Давид смотрит на сестер и корчит им рожу. Вот уже и пещеры. Путь к ним они знают до последнего камешка. Держась за руку старшего брата, Антонио поднимается по тропинке так ловко и решительно, словно всю жизнь только этим и занимался. Разговаривать он толком еще не умеет, но жестами и взглядами умудряется выразить столько всего, что постоянно привлекает внимание остальных, вызывая улыбки своими ужимками.
Вместе с другими жителями Инохедо и Кортигеры они уже с час находятся в пещере, когда доносится гул самолета. Лица у взрослых каменеют. Все мгновенно замолкают, наклоняют головы и пошире раскрывают глаза, будто так будет слышнее.
Первым пролетает немецкий истребитель-биплан Arado AR 68, самолет франкистов. Вскоре он окажется на вооружении у легиона “Кондор”. Обычная разведка. Или нет. Потому что прямо за ним, выстроившись в цепочку, летят несколько самолетов Heinkel He 51. Но Хана и ее родные знают, что следом за истребителями, с их привычными пулеметными очередями, почти всегда появляются другие самолеты. Их можно почувствовать. Они уже совсем близко.
Рев их оглушает. Звук такого мотора ни с чем не спутаешь – это бомбардировщик. Итальянский Savoia Marchetti S.M.81 – темная мощная громадина. Экипаж – восемь человек. Вооружение – более двух тонн бомб и шесть пулеметов. Самолет все ближе. Как странно. Обычно они не подлетают так близко к фабрике – ближайшему к пещерам зданию.
Этим мерзлым январским утром на Инохедо падают три бомбы. Их свист навсегда врежется в барабанные перепонки жителей деревни.

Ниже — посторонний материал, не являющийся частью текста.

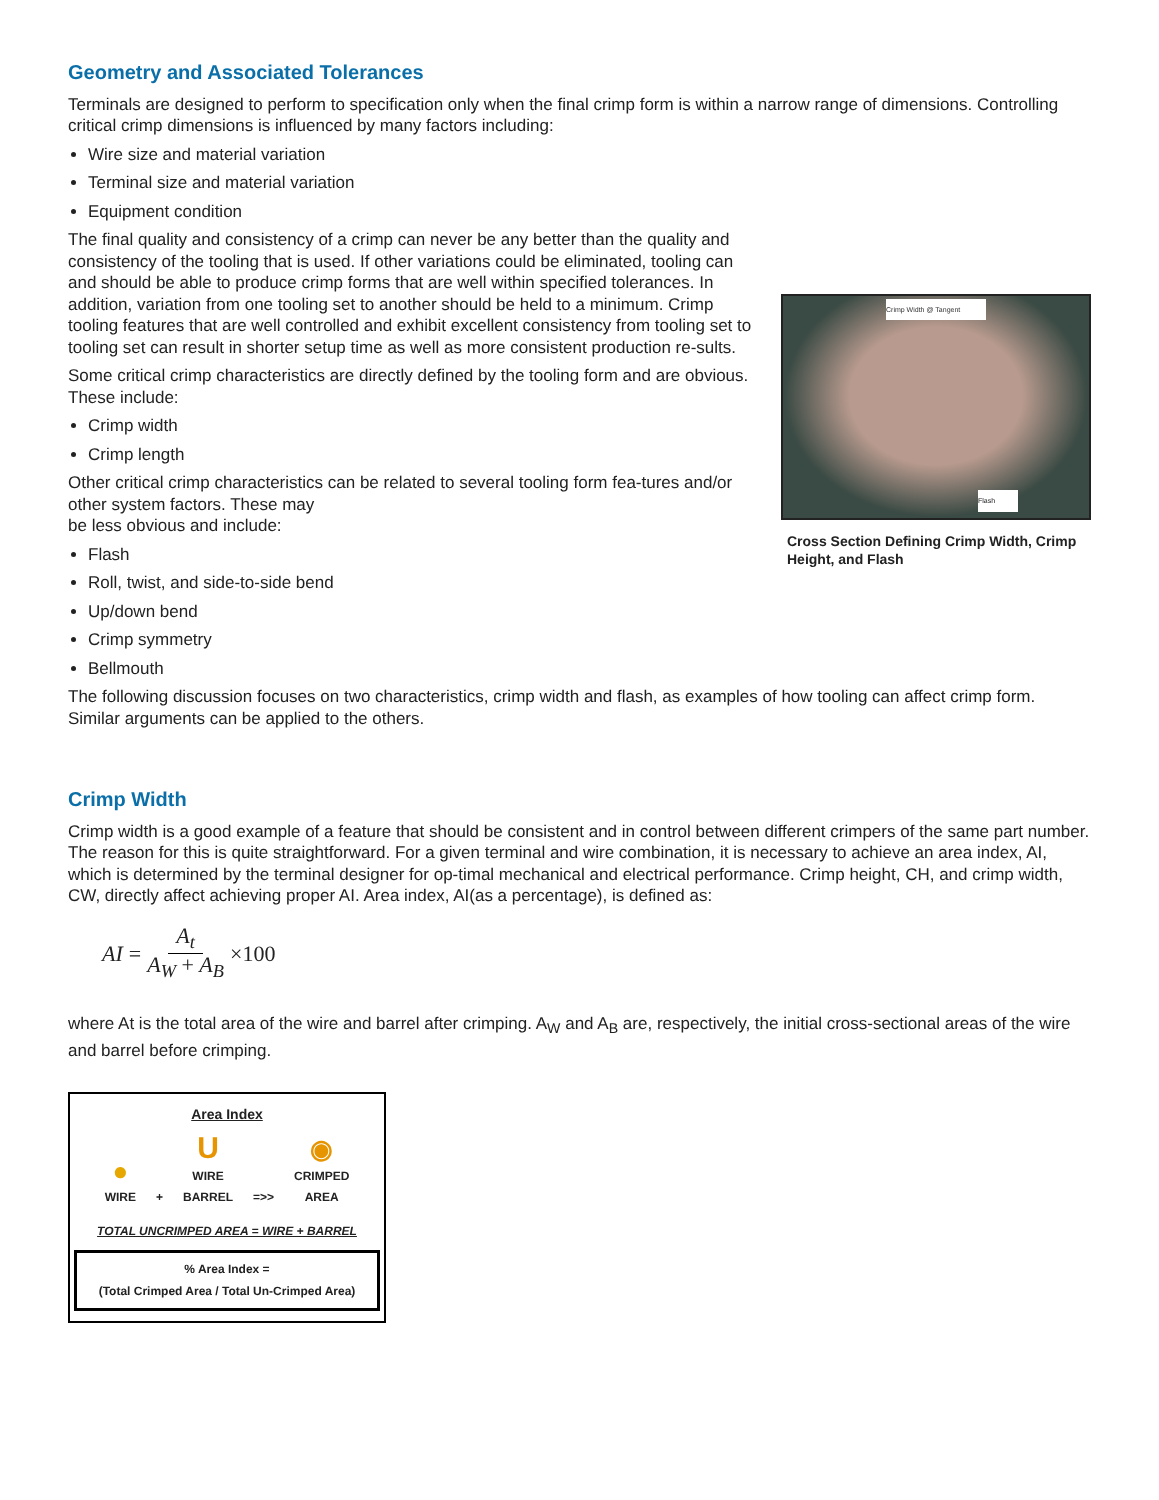Geometry and Associated Tolerances
Terminals are designed to perform to specification only when the final crimp form is within a narrow range of dimensions. Controlling critical crimp dimensions is influenced by many factors including:
Wire size and material variation
Terminal size and material variation
Equipment condition
The final quality and consistency of a crimp can never be any better than the quality and consistency of the tooling that is used. If other variations could be eliminated, tooling can and should be able to produce crimp forms that are well within specified tolerances. In addition, variation from one tooling set to another should be held to a minimum. Crimp tooling features that are well controlled and exhibit excellent consistency from tooling set to tooling set can result in shorter setup time as well as more consistent production re-sults.
Some critical crimp characteristics are directly defined by the tooling form and are obvious. These include:
Crimp width
Crimp length
Other critical crimp characteristics can be related to several tooling form fea-tures and/or other system factors. These may
be less obvious and include:
Flash
Roll, twist, and side-to-side bend
Up/down bend
Crimp symmetry
Bellmouth
Crimp Width @ Tangent
Flash
Cross Section Defining Crimp Width, Crimp Height, and Flash
The following discussion focuses on two characteristics, crimp width and flash, as examples of how tooling can affect crimp form. Similar arguments can be applied to the others.
Crimp Width
Crimp width is a good example of a feature that should be consistent and in control between different crimpers of the same part number. The reason for this is quite straightforward. For a given terminal and wire combination, it is necessary to achieve an area index, AI, which is determined by the terminal designer for op-timal mechanical and electrical performance. Crimp height, CH, and crimp width, CW, directly affect achieving proper AI. Area index, AI(as a percentage), is defined as:
AI = A<sub>t</sub> A<sub>W</sub> + A<sub>B</sub> ×100
where At is the total area of the wire and barrel after crimping. A<sub>W</sub> and A<sub>B</sub> are, respectively, the initial cross-sectional areas of the wire and barrel before crimping.
Area Index
●
WIRE
+
U
WIRE
BARREL
=>>
◉
CRIMPED
AREA
TOTAL UNCRIMPED AREA = WIRE + BARREL
% Area Index =
(Total Crimped Area / Total Un-Crimped Area)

От первой же бомбы здание Астурийской цинковой фабрики почти обрушивается. Почти, но не до конца. Небольшая ошибка наведения. Вторая бомба задевает устье реки, вода вперемешку с осколками снарядов и землей разлетается вокруг зияющей воронки.
Третья бомба падает почти вплотную к пещере, в которой прячется Хана. Ее, Давида и Клару подбрасывает взрывной волной. Дети ударяются о низкий потолок убежища, все вокруг в дыму и летящей отовсюду земле, ничего не видно. Крики и стоны несутся со всех сторон. Ужасно тяжело дышать. Педро, такой крепкий и сильный, скособочившись, потерянно мечется по пещере и в конце концов выбирается наружу, не замечая, что у него оторвало левую кисть. Основной удар пришелся на пещеру, но они этого еще не поняли.
Бенигно зовет детей. В голосе его отчаяние. Вслепую он ощупывает тела. Вслушивается в стоны, пытаясь различить родные голоса.
– Кармен! Кармен! Давид! Клара!.. Господи, помоги… Кармен! Хана! Тони! – в безумии выкрикивает он, давясь песком. Он вроде бы цел. Но нет. Из правой ноги хлещет кровь.
– Папа! Мы тут! – кричит Давид, которому удается расслышать голос отца сквозь хаос. Он с трудом выталкивает из себя слова. Он лежит на земле, рядом с Кларой и Ханой. Внизу воздух чище и даже можно немножко дышать.
– Господи, благодарю тебя, спасибо, спасибо, Господи Боже… – всхлипывает Бенигно, начав молитву криком и закончив шепотом.
Он обхватывает обеими руками Давида, обессиленный от рыданий. Клара явно в шоке, она не может сказать ни слова, девочка вслепую нащупывает отца, прижимается к нему. Хана почти не видит их, но чувствует их присутствие. Она безутешно рыдает, заходится в истерике и ждет, что ее тоже обнимут. Отцовские успокаивающие объятия не заставляют себя ждать, он судорожно прижимает дочь к себе.
– А мама? Папа, где мама? И Антонио? Антонио! Тони! – Давид предчувствует беду, она будто уже сдавила его легкие.
Вслед за отцом он пытается отыскать мать и брата.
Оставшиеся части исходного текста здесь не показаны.